Primary splenic angiosarcoma is a rare and clinically aggressive lesion. It was first described by Langhans in 1879. A majority of these tumors arise in adults in their 6th-7th decades of life with no sex predilection. Unlike hepatic angiosarcoma, which is associated with exposure to arsenic, vinyl chloride, or thorium oxide (Thorotrast), splenic angiosarcoma has no such exposure associations.

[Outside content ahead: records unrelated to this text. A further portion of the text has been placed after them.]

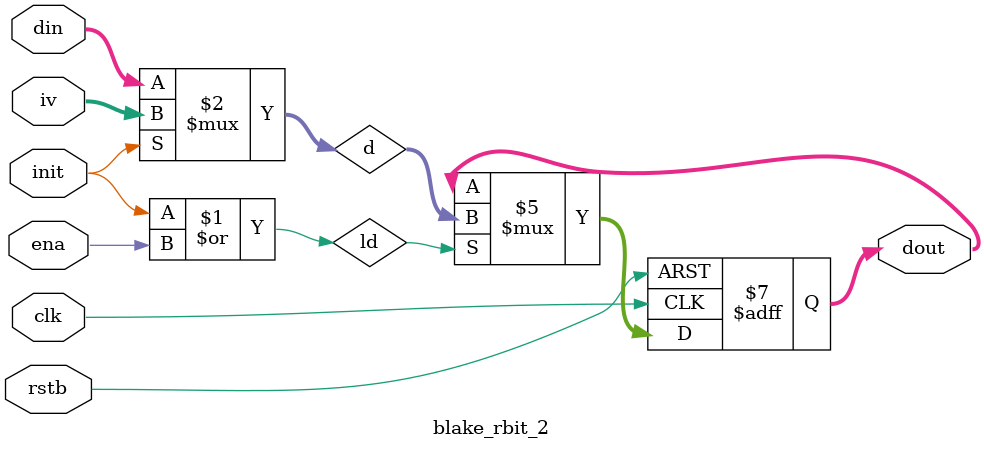
<source format=v>
`timescale 1ns / 10ps

module blake_rbit_2 #(  parameter N = 8 )(
  input          clk  ,
  input          rstb ,
  input          init ,
  input  [N-1:0] iv   ,
  input          ena  ,
  input  [N-1:0] din  ,
  output reg [N-1:0] dout
);

wire ld = init | ena;
wire [N-1:0] d = init? iv: din;

always @(posedge clk or negedge rstb)
begin
  if (~rstb) dout <= {N{1'b0}};
  else if (ld) dout <= d;
end // always

endmodule

</source>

Clinically, primary splenic angiosarcomas are associated with significant symptoms, including left upper quadrant pain, fatigue, fever, weight loss, and in some cases, spontaneous splenic rupture. Metastasis is an early and common finding. Favored sites for metastatic deposits include liver, lung, lymph node, and bone.
Grossly, the spleen is markedly enlarged, with mean weights in two large series of 1,073 grams and 1,116 grams. Most frequently, the lesions are multinodular and hemorrhagic. The nodules may be discrete, and in some cases, poorly delineated. Histologically, the tumor can be heterogeneous in its distribution, thus making thorough sampling paramount. Histologically, splenic angiosarcomas show a vasoformative growth pattern, with an intricate network of variably sized slit- or capillary-like vascular spaces. Areas with more cavernous spaces frequently merge with this anastomosing network. The key factor in distinguishing angiosarcoma from other splenic vascular lesions is cytologic atypia of the neoplastic endothelial cells. In general, the nuclear atypia is conspicuous, which makes the diagnosis of malignancy straightforward. Extracellular or intracellular periodic-Schiff positive hyaline globules can sometimes be seen, along with a solid, sheet-like growth pattern which sometimes mimics carcinoma.
Most cases are positive by immunohistochemistry for two or more vascular markers including CD31, CD34, and factor VIII related antigen. CD31 is the most sensitive and specific marker, and is useful in poorly differentiated tumors. Occasionally, focal reactivity can be seen for keratins and S-100 protein.
As noted in the master list, the differential diagnosis includes:
- Littoral cell angiosarcoma: These tumors are regarded as the malignant counterpart of the littoral cell angioma. The key to diagnosis is the presence of malignant nuclear cytology. Immunohistochemistry demonstrates a littoral cell origin (positive for factor VIII related antigen, CD31, CD68, cathepsin D, and CD21, and negative for CD34 and CD8).
- Hemangioma, lymphangioma, littoral cell angioma: Benign splenic vascular tumors are distinguished from angiosarcoma based on nuclear cytology and infiltrative growth pattern. Immunohistochemistry is of little value, since all of these lesions will stain with one or more of the vascular markers.
- Metastases: Metastatic carcinoma, along with lymphoma (Hodgkin and non-Hodgkin), melanoma, and sarcoma, can present as one or multiple splenic lesions. Clinical history and the appropriate immunohistochemical stains (including cytokeratins, S-100, CD45, and CD30) can resolve the question. In poorly differentiated tumors, the finding of poorly formed vascular spaces, along with malignant appearing cells lining vascular spaces, favor a diagnosis of splenic angiosarcoma. One must be cautious in interpreting immunohistochemical stains, since angiosarcomas can show focal reactivity with keratin and S-100 protein.